Столь же характерно и то, что в воспоминаниях Н. Я. Мандельштам, не бывшей свидетельницей начала века в прямом смысле, но многое воспринявшей из суждений своего мужа в 1920-е годы (впрочем, соотношение облика Мандельштама, каким он рисуется на страницах ее мемуаров, и Мандельштама реального — серьезная историко-литературная проблема), эти взгляды так часто перекликаются с определениями Кузмина, вплоть до парафраз. «Верность земле и земному» — слова Мандельштама в изложении Надежды Яковлевны[386] — очевидно варьируют заключительные строки все того же «Где слог найду, чтоб описать прогулку…»: «Ах, верен я, далек чудес послушных, / Твоим цветам, веселая земля!»
Конечно, Кузмин не был акмеистом и отказывался видеть себя им; для него была неприемлемой трактовка его статей как «предакмеистических манифестов», он часто критиковал саму школу акмеистов. Но пример многих (правда, далеко не всех) его ранних стихов должен был воздействовать на сознание молодых поэтов, ищущих предшественников в своем собственном отвержении взглядов символистов на жизнь и на искусство.

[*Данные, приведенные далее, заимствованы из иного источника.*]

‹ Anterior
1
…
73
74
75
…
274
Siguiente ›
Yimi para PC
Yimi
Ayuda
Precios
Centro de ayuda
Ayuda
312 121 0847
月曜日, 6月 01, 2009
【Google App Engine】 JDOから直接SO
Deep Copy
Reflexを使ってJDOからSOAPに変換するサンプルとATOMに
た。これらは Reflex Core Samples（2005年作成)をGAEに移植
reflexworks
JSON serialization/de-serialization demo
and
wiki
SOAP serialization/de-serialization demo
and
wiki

Одним из свидетельств скептического отношения Кузмина к акмеизму было и то, что он с большим интересом относится к поэтическим опытам футуристов. Это началось еще с того времени, когда в окружении Вяч. Иванова появился совсем молодой и робкий Виктор Хлебников. В октябре 1909 года он сообщал родным: «Я познакомился почти со всеми молодыми литераторами Петербурга — Гумилев, Ауслендер, Кузмин, Гофман, гр. Толстой и др., Гюнтер. Я подмастерье и мой учитель — Кузмин (автор Александра Македонского и др.)»[387], а несколько ранее писал в стихотворении «Вам»:
Знакомство продолжалось сравнительно недолго[388], но оказало серьезное воздействие на творчество Кузмина, хотя наиболее явно это воздействие проявилось значительно позднее — в конце 1910-х и начале 1920-х годов. И вообще отношение Кузмина к футуризму было гораздо более заинтересованным, нежели к акмеизму. В докладе, прочитанном в 1914 году в «Бродячей собаке», он не случайно сформулировал: «Заслуги акмеизма и футуризма (освобождение слова). Новых сил можно ждать только со стороны футуристов и диких»[389].

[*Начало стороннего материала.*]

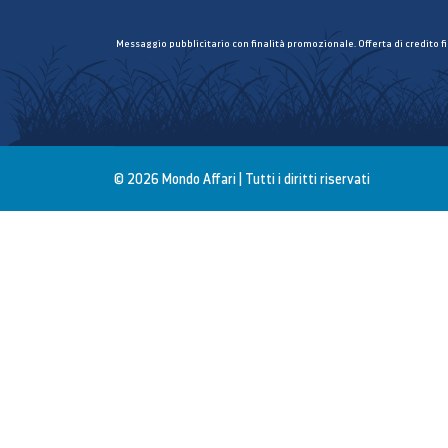
Messaggio pubblicitario con finalità promozionale. Offerta di credito f
© 2026 Mondo Affari | Tutti i diritti riservati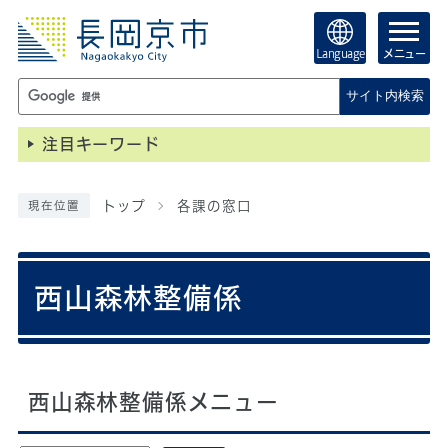
Language
メニュー
サイト内検索
注目キーワード
トップ
各課の窓口
現在位置
西山森林整備係
西山森林整備係メニュー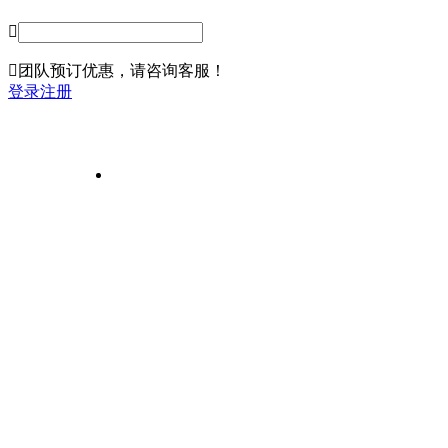


团队预订
优惠，请咨询客服！
登录
注册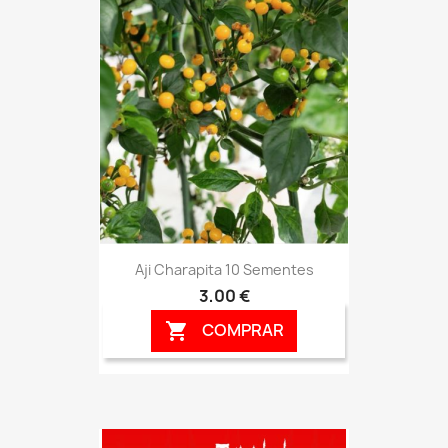
Aji Charapita 10 Sementes
3,00 €
COMPRAR


Однако нам снова необходимо отступить на несколько лет и вернуться в осень 1909 года, чтобы вернее понять привязанность Кузмина не только к «молодой редакции» «Аполлона», но и вообще к обстановке, создавшейся вокруг этого журнала. Без особого риска ошибиться можно предположить, что во многом его интерес к «Аполлону» поддерживался историей, связанной с появлением на русском литературном горизонте загадочной поэтессы Черубины де Габриак.